*WHAT YOU SHOULD DO*: Extract the text of every record below word for word, leaving the pictures out of your answer.

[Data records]
━━━
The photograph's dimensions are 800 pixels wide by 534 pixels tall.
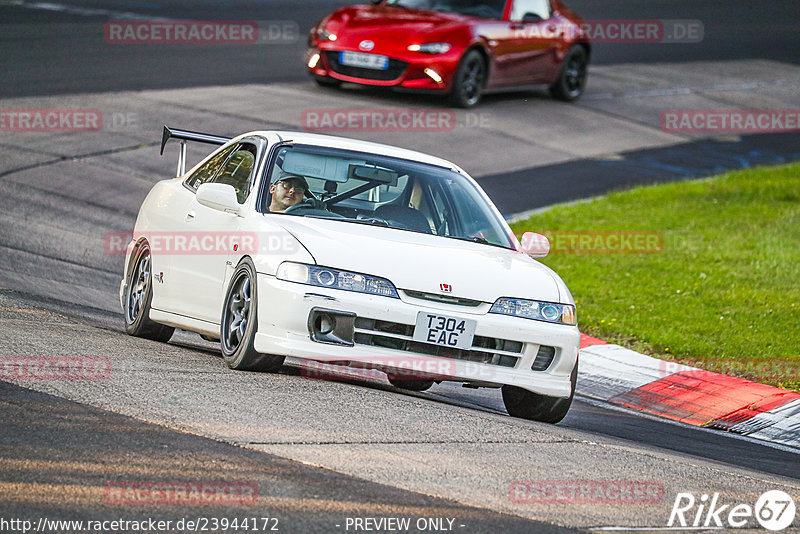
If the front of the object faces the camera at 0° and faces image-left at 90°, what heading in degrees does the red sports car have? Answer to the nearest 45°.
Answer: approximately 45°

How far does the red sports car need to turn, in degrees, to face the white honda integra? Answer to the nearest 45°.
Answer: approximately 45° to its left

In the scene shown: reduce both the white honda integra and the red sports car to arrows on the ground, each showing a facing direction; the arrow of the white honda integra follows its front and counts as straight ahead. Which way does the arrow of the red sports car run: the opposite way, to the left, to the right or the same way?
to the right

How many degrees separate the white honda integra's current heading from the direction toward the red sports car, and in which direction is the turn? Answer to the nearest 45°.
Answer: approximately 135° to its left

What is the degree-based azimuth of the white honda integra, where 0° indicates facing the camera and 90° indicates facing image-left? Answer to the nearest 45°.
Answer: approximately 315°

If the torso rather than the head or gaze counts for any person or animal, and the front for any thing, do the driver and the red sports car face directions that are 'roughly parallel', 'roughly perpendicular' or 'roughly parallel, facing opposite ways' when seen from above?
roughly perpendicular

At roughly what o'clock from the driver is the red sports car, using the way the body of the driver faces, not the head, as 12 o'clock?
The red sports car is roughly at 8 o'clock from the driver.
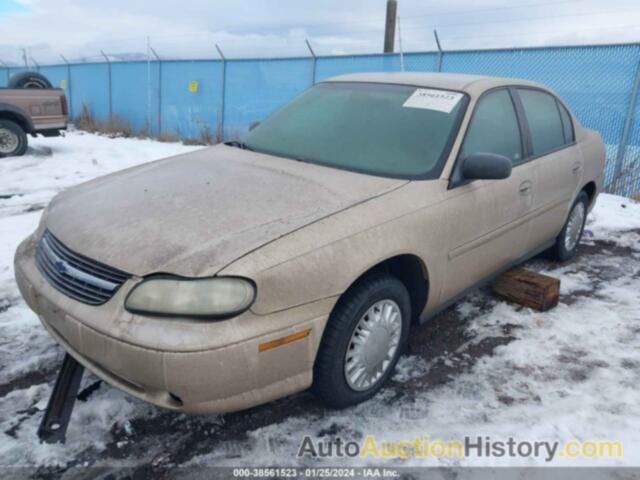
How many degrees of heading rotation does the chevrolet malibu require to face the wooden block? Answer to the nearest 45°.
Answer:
━━━
*ANSWER BOX*:
The photograph's dimensions are 800 pixels wide by 534 pixels tall.
If the front of the object faces the camera at 0° and faces image-left at 90°, what heading in degrees does the red sports car have? Answer to the nearest 45°.
Answer: approximately 45°

How far does the red sports car need to turn, in degrees, to face the white honda integra? Answer to the nearest 45°.
Answer: approximately 45° to its left

In the scene shown: reduce both the white honda integra and the red sports car to arrows on the ground, each showing a facing direction; the arrow of the white honda integra follows its front and counts as straight ahead. Which way does the arrow of the red sports car run: the opposite way, to the left, to the right or the same way?
to the right

How many degrees separate the white honda integra's current heading from the direction toward the red sports car, and in which direction is the turn? Answer to the nearest 45°.
Answer: approximately 135° to its left

What is the degree-based azimuth of the white honda integra, where 0° indicates facing the camera and 90° indicates facing image-left? Answer to the nearest 45°.
Answer: approximately 315°

If the torso rather than the head or gaze counts for any person or animal, and the front for any thing, do the driver and the red sports car face directions that are 'roughly parallel', 'roughly perpendicular' or 'roughly parallel, facing opposite ways' when seen from above?
roughly perpendicular

At roughly what o'clock from the driver is the red sports car, using the way the body of the driver faces, not the head, as 12 o'clock?
The red sports car is roughly at 8 o'clock from the driver.
How many degrees of heading rotation does the chevrolet malibu require to face the wooden block? Answer to the nearest 45°.
Answer:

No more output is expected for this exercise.